The powder is sometimes added to gloves to help make it easier to put them on and take them off; however, powdered gloves are dangerous for a variety of reasons. In particular, aerosolized glove powder on natural rubber latex gloves, but not on synthetic powdered gloves, can carry proteins that may cause respiratory allergic reactions.
Although powdered synthetic gloves do not present the risk of allergic reactions, these devices are associated with an extensive list of potentially serious adverse events, including severe airway inflammation, wound inflammation, and post-surgical adhesions, which are bands of fibrous scar tissue that form between internal organs and tissues.
As these risks cannot be corrected through new or updated labeling, the FDA is moving forward with the proposal to ban these products, which – if finalized – would ultimately remove them from the marketplace entirely.

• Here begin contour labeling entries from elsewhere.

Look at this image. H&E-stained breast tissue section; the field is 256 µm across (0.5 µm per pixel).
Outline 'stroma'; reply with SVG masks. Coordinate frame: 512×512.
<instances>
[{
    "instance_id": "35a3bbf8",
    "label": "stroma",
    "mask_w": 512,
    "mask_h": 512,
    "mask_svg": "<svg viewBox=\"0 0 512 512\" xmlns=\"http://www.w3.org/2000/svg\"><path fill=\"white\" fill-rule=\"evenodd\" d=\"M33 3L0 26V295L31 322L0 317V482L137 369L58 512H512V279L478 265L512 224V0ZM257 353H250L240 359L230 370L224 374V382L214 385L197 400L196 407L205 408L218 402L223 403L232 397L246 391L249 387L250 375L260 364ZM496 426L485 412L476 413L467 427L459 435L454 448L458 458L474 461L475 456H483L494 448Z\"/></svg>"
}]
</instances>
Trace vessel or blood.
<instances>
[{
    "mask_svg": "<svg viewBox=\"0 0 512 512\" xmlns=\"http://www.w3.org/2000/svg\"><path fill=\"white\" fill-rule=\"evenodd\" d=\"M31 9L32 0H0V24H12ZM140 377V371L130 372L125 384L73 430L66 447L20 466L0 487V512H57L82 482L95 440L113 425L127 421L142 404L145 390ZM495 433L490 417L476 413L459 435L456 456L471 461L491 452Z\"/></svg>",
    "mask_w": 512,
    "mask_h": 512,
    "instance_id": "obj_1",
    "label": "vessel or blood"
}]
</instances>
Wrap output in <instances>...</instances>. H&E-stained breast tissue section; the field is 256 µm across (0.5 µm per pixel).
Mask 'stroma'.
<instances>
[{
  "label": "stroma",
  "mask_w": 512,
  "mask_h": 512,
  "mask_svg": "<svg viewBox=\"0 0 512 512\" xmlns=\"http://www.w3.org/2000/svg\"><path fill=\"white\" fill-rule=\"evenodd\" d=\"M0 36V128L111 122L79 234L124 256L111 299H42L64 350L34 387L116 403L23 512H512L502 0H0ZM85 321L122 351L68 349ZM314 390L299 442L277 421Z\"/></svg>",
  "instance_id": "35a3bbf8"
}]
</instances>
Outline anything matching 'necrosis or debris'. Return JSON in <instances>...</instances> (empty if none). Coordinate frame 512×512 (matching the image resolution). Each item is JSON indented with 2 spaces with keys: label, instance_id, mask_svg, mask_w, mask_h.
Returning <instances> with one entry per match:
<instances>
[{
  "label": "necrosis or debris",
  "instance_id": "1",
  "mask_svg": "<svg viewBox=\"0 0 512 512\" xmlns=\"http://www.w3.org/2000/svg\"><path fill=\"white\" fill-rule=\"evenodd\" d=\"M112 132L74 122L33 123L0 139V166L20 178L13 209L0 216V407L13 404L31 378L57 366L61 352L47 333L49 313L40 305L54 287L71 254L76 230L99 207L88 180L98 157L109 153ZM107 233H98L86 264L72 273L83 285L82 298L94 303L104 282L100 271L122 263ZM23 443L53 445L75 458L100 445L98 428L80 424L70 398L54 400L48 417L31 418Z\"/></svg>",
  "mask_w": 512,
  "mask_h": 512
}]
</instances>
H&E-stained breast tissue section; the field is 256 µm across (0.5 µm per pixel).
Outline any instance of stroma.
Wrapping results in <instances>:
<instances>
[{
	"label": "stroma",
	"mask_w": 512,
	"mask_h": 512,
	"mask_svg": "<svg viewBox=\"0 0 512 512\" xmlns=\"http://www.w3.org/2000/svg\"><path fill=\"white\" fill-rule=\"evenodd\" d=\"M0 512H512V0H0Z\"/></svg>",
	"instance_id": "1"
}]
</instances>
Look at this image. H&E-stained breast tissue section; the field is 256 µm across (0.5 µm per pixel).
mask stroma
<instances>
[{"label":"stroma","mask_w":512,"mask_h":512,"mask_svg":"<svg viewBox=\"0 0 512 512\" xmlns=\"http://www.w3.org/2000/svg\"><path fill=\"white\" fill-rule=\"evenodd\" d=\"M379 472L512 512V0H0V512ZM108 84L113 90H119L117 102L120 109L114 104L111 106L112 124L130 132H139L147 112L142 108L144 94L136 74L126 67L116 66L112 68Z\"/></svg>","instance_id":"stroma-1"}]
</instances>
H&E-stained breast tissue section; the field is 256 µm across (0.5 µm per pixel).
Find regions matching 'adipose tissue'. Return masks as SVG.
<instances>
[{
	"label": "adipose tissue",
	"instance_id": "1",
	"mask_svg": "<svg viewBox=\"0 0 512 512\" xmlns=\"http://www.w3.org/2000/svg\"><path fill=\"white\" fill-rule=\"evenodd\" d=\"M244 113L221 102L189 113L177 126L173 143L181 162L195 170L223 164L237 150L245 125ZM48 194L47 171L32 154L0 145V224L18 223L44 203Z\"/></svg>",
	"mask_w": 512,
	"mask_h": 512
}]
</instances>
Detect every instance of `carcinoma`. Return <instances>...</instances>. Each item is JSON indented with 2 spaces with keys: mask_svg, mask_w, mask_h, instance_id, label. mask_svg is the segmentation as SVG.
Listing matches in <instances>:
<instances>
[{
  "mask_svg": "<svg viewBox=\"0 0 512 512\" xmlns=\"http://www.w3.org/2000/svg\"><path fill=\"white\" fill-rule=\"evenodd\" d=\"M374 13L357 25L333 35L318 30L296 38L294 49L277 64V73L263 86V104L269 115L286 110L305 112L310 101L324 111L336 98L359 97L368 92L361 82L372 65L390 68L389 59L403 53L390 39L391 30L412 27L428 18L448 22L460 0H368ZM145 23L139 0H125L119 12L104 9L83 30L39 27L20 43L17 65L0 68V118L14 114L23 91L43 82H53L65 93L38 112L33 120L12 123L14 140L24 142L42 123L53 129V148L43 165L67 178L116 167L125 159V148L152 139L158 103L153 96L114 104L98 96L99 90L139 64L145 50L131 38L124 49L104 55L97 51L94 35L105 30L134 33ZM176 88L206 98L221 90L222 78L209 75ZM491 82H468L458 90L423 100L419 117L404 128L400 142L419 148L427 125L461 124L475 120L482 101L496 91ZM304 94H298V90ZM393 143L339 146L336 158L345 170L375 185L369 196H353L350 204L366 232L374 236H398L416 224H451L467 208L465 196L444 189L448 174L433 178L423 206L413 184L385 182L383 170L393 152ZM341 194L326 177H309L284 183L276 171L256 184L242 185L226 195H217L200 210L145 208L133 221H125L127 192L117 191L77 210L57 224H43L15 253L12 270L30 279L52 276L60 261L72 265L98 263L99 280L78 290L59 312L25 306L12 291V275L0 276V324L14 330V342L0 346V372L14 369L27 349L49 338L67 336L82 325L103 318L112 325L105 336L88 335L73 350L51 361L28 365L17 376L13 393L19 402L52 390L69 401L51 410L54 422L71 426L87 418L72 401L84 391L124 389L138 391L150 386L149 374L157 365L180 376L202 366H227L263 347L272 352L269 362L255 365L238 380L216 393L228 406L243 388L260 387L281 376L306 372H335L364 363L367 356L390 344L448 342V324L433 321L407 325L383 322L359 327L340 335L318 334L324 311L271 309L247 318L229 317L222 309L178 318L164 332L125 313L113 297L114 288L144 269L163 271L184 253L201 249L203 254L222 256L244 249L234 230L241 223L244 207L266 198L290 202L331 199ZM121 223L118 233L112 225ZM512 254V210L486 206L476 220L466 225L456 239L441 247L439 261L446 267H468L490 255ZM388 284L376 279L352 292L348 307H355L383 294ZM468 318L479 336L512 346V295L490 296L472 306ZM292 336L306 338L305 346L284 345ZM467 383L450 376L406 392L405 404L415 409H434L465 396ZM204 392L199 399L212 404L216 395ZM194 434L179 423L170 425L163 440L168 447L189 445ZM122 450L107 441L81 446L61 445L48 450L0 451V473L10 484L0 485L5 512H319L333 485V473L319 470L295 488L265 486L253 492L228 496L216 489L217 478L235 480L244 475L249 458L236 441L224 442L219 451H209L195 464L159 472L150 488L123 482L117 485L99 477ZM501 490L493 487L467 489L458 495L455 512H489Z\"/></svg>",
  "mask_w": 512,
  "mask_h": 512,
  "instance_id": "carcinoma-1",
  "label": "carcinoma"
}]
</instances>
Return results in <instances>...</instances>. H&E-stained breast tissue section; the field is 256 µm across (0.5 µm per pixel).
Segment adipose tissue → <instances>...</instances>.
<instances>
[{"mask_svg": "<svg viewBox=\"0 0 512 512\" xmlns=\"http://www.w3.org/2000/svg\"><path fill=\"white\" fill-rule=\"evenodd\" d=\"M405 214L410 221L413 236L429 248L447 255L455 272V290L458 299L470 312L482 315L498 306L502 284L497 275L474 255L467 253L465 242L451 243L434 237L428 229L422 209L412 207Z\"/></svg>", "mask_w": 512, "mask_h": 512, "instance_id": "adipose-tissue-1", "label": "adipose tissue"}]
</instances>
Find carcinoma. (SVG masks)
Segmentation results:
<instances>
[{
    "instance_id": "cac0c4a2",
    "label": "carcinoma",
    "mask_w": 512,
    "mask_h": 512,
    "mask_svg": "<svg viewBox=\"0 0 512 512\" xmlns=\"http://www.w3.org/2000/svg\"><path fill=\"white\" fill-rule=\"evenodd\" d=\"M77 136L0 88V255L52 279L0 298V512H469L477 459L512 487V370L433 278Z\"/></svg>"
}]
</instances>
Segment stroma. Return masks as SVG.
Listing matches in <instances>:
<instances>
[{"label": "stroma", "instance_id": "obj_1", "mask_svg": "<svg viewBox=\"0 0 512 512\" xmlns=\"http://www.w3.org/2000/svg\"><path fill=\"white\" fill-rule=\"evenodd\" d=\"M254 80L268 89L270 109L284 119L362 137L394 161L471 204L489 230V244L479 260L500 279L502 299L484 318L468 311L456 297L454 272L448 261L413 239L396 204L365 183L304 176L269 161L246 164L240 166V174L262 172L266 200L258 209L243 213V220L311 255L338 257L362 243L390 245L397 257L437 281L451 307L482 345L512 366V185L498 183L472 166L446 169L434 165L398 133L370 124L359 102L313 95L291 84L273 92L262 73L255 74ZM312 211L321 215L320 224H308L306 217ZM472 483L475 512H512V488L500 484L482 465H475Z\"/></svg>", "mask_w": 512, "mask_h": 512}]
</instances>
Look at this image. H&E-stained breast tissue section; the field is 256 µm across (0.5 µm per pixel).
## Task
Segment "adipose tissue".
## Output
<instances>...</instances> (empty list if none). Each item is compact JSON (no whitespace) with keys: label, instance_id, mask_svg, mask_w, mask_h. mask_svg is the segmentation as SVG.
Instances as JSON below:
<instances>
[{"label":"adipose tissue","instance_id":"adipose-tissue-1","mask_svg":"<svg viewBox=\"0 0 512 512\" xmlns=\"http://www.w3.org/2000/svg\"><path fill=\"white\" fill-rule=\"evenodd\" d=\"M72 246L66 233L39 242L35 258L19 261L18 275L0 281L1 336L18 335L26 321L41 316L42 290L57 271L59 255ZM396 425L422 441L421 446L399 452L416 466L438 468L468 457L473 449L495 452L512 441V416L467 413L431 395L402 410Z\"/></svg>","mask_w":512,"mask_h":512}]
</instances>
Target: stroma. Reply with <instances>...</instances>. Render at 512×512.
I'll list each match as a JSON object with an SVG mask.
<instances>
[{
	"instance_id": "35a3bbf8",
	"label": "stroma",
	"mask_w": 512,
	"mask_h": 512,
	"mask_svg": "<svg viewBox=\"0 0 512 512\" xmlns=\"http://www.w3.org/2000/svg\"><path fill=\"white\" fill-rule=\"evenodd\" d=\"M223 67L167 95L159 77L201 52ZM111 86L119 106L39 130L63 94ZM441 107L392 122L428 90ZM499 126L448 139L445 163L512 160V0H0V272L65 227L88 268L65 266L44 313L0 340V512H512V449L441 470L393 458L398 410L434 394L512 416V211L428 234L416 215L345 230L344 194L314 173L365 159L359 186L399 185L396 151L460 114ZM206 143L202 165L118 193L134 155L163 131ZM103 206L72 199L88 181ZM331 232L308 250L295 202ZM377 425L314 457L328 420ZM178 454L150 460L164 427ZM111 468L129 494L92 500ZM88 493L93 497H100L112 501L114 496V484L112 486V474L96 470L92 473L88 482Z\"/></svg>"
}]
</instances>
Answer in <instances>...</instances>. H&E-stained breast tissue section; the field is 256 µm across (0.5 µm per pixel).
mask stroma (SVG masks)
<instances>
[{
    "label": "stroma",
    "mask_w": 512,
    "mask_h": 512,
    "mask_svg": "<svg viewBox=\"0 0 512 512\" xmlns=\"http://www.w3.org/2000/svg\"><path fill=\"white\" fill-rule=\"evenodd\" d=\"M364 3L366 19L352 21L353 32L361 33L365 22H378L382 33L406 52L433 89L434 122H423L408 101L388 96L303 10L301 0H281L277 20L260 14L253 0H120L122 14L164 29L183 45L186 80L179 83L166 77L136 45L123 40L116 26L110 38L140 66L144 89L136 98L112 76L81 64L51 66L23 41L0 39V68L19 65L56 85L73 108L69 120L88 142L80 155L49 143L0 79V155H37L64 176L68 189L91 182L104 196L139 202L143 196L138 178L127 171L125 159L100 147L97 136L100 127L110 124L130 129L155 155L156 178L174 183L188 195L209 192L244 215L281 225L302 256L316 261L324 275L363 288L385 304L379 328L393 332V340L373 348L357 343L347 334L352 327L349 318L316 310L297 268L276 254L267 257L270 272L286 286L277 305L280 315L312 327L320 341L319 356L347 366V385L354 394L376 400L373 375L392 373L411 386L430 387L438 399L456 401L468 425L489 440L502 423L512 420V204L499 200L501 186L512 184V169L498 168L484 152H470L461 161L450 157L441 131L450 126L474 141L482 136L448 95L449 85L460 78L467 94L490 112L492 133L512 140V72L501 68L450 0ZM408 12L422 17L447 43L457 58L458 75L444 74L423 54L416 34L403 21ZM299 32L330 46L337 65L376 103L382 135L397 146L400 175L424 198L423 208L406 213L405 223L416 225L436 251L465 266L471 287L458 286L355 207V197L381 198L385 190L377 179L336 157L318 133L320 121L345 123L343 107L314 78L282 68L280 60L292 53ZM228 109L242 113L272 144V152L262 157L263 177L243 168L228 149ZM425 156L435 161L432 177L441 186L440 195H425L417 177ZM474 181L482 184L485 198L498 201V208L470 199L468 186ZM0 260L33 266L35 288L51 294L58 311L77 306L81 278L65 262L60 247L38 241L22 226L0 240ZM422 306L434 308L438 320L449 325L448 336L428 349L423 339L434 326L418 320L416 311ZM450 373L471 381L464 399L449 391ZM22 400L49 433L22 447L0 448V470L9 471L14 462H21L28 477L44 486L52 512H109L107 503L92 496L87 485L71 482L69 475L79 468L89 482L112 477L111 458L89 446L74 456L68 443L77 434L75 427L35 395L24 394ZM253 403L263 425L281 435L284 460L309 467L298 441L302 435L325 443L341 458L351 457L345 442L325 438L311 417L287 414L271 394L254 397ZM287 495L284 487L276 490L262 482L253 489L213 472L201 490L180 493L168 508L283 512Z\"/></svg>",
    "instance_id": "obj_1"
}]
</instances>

In making the determination that these products are dangerous and present an unreasonable and substantial risk, the FDA considered all available evidence, which included a thorough review of the available scientific literature and comments received on a February 2011 Federal Register Notice. Also, given the critical role medical gloves play in protecting patients and health care providers, the FDA also conducted an economic analysis that showed a powdered glove ban would not cause a glove shortage, and the economic impact of a ban would not be significant. The ban is also not likely to impact medical practice because many non-powdered protective glove options are currently available.